Records in a dataset:
═══

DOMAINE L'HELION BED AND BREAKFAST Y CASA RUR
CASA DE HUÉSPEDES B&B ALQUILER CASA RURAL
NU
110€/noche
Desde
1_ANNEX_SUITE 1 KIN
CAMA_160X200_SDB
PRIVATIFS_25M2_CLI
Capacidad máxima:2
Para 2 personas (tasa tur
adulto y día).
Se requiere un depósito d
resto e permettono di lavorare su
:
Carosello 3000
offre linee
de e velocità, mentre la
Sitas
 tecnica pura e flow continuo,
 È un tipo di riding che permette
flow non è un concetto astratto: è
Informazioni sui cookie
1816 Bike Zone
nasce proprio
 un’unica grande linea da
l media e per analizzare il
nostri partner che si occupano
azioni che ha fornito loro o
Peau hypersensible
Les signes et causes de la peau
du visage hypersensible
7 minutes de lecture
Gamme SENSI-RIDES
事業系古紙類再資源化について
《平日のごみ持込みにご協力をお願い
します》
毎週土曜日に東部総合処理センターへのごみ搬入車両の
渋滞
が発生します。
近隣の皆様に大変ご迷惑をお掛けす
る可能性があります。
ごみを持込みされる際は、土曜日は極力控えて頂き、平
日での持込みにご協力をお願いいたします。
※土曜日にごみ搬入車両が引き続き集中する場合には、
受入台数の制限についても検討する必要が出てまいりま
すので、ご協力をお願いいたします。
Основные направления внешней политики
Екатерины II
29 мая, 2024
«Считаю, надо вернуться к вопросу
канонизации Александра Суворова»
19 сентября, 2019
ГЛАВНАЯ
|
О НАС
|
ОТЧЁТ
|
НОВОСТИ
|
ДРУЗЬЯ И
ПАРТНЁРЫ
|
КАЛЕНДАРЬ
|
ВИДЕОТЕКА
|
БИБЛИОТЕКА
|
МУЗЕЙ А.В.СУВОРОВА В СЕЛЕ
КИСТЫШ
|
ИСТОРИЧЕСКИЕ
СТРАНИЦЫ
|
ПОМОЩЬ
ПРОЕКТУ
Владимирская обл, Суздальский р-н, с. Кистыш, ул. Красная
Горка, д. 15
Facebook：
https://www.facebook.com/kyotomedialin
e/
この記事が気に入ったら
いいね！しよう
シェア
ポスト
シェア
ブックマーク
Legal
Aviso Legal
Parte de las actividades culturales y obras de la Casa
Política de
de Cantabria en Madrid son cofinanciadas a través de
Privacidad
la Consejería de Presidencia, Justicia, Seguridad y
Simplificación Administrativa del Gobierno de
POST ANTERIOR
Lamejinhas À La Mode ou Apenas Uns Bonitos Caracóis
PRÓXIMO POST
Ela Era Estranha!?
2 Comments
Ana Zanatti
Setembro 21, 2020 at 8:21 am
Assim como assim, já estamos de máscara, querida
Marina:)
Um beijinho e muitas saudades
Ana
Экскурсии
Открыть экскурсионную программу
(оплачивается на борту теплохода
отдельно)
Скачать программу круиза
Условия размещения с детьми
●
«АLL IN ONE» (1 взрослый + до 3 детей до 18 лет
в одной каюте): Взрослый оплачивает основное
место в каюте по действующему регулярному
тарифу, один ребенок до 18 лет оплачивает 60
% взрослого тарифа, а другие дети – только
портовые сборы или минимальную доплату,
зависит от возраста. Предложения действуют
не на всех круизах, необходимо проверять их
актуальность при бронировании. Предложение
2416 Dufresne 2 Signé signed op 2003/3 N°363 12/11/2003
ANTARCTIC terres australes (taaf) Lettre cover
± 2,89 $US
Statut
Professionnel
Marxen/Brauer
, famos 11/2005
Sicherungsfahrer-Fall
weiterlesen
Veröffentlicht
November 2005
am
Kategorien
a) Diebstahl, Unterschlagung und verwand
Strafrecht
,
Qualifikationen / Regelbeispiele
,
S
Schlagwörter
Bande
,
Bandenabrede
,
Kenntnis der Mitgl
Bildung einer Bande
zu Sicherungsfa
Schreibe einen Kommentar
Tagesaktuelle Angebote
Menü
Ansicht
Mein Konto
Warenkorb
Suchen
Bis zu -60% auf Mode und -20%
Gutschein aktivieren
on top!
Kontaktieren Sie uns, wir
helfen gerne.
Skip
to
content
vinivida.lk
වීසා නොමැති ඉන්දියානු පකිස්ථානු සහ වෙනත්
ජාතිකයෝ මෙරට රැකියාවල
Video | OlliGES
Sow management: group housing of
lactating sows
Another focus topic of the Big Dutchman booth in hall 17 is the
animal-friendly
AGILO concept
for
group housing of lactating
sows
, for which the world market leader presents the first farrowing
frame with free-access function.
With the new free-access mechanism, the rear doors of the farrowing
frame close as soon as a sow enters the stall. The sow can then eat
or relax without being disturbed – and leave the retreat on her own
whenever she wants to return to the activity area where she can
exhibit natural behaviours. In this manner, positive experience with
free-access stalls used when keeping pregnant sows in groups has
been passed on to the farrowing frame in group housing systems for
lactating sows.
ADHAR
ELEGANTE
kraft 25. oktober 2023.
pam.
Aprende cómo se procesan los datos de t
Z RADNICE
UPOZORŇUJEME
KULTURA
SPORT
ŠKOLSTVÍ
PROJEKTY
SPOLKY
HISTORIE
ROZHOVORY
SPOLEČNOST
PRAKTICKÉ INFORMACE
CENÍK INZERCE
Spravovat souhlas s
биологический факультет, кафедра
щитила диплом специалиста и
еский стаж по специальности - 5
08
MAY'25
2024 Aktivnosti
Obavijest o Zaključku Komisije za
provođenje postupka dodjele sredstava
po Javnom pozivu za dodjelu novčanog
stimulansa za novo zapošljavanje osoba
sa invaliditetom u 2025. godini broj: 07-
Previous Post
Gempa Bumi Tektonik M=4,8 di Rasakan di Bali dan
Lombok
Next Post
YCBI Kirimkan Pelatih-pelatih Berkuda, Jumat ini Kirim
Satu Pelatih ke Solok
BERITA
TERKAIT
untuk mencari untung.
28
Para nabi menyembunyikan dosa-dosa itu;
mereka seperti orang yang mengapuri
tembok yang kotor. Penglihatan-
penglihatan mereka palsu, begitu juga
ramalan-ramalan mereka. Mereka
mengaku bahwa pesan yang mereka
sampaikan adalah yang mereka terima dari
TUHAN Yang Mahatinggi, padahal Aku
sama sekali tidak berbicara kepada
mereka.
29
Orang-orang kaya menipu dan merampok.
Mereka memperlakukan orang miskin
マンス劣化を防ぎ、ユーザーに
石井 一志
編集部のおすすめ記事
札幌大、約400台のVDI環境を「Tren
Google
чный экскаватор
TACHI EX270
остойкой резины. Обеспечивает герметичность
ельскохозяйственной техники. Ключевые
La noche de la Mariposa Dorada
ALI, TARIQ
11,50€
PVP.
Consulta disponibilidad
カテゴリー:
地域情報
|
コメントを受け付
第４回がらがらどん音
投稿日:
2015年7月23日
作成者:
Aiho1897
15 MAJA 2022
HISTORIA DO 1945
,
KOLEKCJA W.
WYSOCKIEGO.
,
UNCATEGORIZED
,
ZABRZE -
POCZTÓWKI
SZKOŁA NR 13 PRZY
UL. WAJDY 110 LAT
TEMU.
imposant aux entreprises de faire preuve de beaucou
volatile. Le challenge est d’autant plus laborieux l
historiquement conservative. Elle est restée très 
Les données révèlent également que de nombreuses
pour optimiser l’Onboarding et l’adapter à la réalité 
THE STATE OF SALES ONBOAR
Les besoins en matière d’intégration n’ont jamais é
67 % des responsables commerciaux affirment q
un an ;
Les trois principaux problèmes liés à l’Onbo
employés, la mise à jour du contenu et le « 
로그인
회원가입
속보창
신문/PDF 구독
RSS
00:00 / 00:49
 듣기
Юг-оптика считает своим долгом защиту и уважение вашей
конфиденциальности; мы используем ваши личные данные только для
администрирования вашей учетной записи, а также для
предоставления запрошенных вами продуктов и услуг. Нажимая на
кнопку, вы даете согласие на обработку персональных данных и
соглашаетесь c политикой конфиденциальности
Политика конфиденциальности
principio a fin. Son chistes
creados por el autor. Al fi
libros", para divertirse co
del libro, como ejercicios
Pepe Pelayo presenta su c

═══

> _What is expected_
Reproduce the listing above word for word, starting with its first line and going on through the line with "du visage hypersensible", both ends included.

> _Exercise result_
DOMAINE L'HELION BED AND BREAKFAST Y CASA RUR
CASA DE HUÉSPEDES B&B ALQUILER CASA RURAL
NU
110€/noche
Desde
1_ANNEX_SUITE 1 KIN
CAMA_160X200_SDB
PRIVATIFS_25M2_CLI
Capacidad máxima:2
Para 2 personas (tasa tur
adulto y día).
Se requiere un depósito d
resto e permettono di lavorare su
:
Carosello 3000
offre linee
de e velocità, mentre la
Sitas
 tecnica pura e flow continuo,
 È un tipo di riding che permette
flow non è un concetto astratto: è
Informazioni sui cookie
1816 Bike Zone
nasce proprio
 un’unica grande linea da
l media e per analizzare il
nostri partner che si occupano
azioni che ha fornito loro o
Peau hypersensible
Les signes et causes de la peau
du visage hypersensible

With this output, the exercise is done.